Recorded information.

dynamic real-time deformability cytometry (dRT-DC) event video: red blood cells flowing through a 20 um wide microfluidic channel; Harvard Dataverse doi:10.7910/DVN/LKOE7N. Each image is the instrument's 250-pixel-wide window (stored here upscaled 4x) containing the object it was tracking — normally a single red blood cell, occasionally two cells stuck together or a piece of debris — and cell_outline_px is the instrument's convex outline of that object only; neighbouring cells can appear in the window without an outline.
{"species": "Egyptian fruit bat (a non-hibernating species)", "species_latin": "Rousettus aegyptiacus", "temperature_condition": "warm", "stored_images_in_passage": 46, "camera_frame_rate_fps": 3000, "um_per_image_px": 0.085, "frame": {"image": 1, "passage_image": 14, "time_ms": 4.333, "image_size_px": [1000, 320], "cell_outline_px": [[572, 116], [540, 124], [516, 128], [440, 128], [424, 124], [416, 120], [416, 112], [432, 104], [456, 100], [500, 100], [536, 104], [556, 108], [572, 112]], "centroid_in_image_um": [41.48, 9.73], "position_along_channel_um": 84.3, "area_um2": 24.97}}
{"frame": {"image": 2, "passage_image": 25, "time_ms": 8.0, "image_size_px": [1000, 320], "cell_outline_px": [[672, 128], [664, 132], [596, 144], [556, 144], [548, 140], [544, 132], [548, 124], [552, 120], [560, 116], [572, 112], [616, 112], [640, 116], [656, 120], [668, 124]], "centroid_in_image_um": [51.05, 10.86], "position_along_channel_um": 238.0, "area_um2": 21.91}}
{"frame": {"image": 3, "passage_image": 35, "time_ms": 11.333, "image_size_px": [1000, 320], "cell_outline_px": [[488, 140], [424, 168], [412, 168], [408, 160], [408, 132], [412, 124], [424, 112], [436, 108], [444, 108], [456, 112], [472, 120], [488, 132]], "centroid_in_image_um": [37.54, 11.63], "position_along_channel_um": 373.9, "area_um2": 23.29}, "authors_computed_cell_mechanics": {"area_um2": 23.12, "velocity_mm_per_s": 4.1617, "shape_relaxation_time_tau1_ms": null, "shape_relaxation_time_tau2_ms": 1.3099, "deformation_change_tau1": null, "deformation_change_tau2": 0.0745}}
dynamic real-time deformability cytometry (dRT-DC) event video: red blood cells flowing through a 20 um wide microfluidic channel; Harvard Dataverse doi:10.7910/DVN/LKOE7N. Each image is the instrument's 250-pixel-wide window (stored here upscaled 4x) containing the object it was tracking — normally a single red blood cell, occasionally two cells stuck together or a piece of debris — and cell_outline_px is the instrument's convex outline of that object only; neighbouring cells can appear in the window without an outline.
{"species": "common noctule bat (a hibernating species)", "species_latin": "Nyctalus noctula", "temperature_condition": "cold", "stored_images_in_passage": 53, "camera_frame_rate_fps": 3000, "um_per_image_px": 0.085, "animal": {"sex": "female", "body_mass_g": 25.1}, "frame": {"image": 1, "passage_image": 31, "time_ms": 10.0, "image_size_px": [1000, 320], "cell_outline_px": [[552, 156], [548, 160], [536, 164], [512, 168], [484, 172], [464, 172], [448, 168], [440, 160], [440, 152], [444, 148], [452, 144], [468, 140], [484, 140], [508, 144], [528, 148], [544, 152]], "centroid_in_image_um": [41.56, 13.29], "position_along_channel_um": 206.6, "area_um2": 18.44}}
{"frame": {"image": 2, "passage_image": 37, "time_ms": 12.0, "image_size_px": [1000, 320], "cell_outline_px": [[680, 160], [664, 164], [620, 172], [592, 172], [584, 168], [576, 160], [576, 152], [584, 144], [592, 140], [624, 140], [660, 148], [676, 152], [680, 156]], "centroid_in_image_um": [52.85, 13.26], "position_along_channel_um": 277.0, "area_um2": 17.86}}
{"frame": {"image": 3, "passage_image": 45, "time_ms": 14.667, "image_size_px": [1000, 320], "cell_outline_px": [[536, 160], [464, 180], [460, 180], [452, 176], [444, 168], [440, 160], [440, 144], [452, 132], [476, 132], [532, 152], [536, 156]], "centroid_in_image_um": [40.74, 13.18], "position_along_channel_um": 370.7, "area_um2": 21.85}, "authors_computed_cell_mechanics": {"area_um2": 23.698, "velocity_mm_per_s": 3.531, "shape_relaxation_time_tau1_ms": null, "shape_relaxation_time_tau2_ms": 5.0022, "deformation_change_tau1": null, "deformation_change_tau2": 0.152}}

Given request.
All entries shown above should be printed again exactly.

Exercise answer.
dynamic real-time deformability cytometry (dRT-DC) event video: red blood cells flowing through a 20 um wide microfluidic channel; Harvard Dataverse doi:10.7910/DVN/LKOE7N. Each image is the instrument's 250-pixel-wide window (stored here upscaled 4x) containing the object it was tracking — normally a single red blood cell, occasionally two cells stuck together or a piece of debris — and cell_outline_px is the instrument's convex outline of that object only; neighbouring cells can appear in the window without an outline.
{"species": "Egyptian fruit bat (a non-hibernating species)", "species_latin": "Rousettus aegyptiacus", "temperature_condition": "warm", "stored_images_in_passage": 46, "camera_frame_rate_fps": 3000, "um_per_image_px": 0.085, "frame": {"image": 1, "passage_image": 14, "time_ms": 4.333, "image_size_px": [1000, 320], "cell_outline_px": [[572, 116], [540, 124], [516, 128], [440, 128], [424, 124], [416, 120], [416, 112], [432, 104], [456, 100], [500, 100], [536, 104], [556, 108], [572, 112]], "centroid_in_image_um": [41.48, 9.73], "position_along_channel_um": 84.3, "area_um2": 24.97}}
{"frame": {"image": 2, "passage_image": 25, "time_ms": 8.0, "image_size_px": [1000, 320], "cell_outline_px": [[672, 128], [664, 132], [596, 144], [556, 144], [548, 140], [544, 132], [548, 124], [552, 120], [560, 116], [572, 112], [616, 112], [640, 116], [656, 120], [668, 124]], "centroid_in_image_um": [51.05, 10.86], "position_along_channel_um": 238.0, "area_um2": 21.91}}
{"frame": {"image": 3, "passage_image": 35, "time_ms": 11.333, "image_size_px": [1000, 320], "cell_outline_px": [[488, 140], [424, 168], [412, 168], [408, 160], [408, 132], [412, 124], [424, 112], [436, 108], [444, 108], [456, 112], [472, 120], [488, 132]], "centroid_in_image_um": [37.54, 11.63], "position_along_channel_um": 373.9, "area_um2": 23.29}, "authors_computed_cell_mechanics": {"area_um2": 23.12, "velocity_mm_per_s": 4.1617, "shape_relaxation_time_tau1_ms": null, "shape_relaxation_time_tau2_ms": 1.3099, "deformation_change_tau1": null, "deformation_change_tau2": 0.0745}}
dynamic real-time deformability cytometry (dRT-DC) event video: red blood cells flowing through a 20 um wide microfluidic channel; Harvard Dataverse doi:10.7910/DVN/LKOE7N. Each image is the instrument's 250-pixel-wide window (stored here upscaled 4x) containing the object it was tracking — normally a single red blood cell, occasionally two cells stuck together or a piece of debris — and cell_outline_px is the instrument's convex outline of that object only; neighbouring cells can appear in the window without an outline.
{"species": "common noctule bat (a hibernating species)", "species_latin": "Nyctalus noctula", "temperature_condition": "cold", "stored_images_in_passage": 53, "camera_frame_rate_fps": 3000, "um_per_image_px": 0.085, "animal": {"sex": "female", "body_mass_g": 25.1}, "frame": {"image": 1, "passage_image": 31, "time_ms": 10.0, "image_size_px": [1000, 320], "cell_outline_px": [[552, 156], [548, 160], [536, 164], [512, 168], [484, 172], [464, 172], [448, 168], [440, 160], [440, 152], [444, 148], [452, 144], [468, 140], [484, 140], [508, 144], [528, 148], [544, 152]], "centroid_in_image_um": [41.56, 13.29], "position_along_channel_um": 206.6, "area_um2": 18.44}}
{"frame": {"image": 2, "passage_image": 37, "time_ms": 12.0, "image_size_px": [1000, 320], "cell_outline_px": [[680, 160], [664, 164], [620, 172], [592, 172], [584, 168], [576, 160], [576, 152], [584, 144], [592, 140], [624, 140], [660, 148], [676, 152], [680, 156]], "centroid_in_image_um": [52.85, 13.26], "position_along_channel_um": 277.0, "area_um2": 17.86}}
{"frame": {"image": 3, "passage_image": 45, "time_ms": 14.667, "image_size_px": [1000, 320], "cell_outline_px": [[536, 160], [464, 180], [460, 180], [452, 176], [444, 168], [440, 160], [440, 144], [452, 132], [476, 132], [532, 152], [536, 156]], "centroid_in_image_um": [40.74, 13.18], "position_along_channel_um": 370.7, "area_um2": 21.85}, "authors_computed_cell_mechanics": {"area_um2": 23.698, "velocity_mm_per_s": 3.531, "shape_relaxation_time_tau1_ms": null, "shape_relaxation_time_tau2_ms": 5.0022, "deformation_change_tau1": null, "deformation_change_tau2": 0.152}}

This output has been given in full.